Japan's fiscal challenges are daunting, as is its declining birthrate. Yet the negativity seems overblown. Japan retains the world's second-largest national economy and will be third or fourth biggest for decades to come. It is the world's second-largest aid donor, the fifth-biggest military spender (despite a constitution that bars the waging of war) and a technological powerhouse.

 

It is a crucial player, and frequently America's closest ally, in international organizations such as the World Bank and the International Monetary Fund. And as the longest-standing and most successful democracy in the non-Western world, it is a hugely important role model, and potentially a leader, in supporting freedom and the rule of law.

 

That potential was sharply enhanced by the landslide victory of the Democratic Party of Japan in August, ending what one speaker at the seminar called the Liberal Democratic "shogunate." The Democrats have promised to disrupt the cozy relationship among bureaucrats, the ruling party and industry, and to govern with more public input and accountability.

- MATERIAL SHOWN
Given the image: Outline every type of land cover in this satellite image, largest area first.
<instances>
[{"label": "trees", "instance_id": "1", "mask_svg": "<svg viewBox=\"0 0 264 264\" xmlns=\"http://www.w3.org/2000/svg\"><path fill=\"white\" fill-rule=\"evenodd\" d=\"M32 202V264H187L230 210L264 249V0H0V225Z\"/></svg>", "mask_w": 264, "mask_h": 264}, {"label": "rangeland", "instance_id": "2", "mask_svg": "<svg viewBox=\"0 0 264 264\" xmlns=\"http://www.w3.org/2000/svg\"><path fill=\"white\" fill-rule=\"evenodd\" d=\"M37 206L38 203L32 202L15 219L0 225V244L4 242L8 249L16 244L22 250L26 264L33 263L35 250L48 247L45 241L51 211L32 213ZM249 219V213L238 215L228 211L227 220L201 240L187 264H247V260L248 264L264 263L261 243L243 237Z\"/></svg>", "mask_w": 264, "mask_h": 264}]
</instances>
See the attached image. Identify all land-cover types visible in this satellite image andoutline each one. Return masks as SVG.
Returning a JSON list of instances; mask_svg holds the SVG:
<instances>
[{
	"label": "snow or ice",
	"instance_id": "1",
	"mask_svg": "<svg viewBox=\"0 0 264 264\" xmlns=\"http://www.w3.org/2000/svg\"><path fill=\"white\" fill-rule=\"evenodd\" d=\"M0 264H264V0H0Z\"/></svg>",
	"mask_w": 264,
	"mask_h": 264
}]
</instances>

- JOB
Transcribe, word for word, the portion of the passage on Japan above between "That potential was" and "input and accountability.", inclusive.

- SOLUTION TO THIS PROBLEM
That potential was sharply enhanced by the landslide victory of the Democratic Party of Japan in August, ending what one speaker at the seminar called the Liberal Democratic "shogunate." The Democrats have promised to disrupt the cozy relationship among bureaucrats, the ruling party and industry, and to govern with more public input and accountability.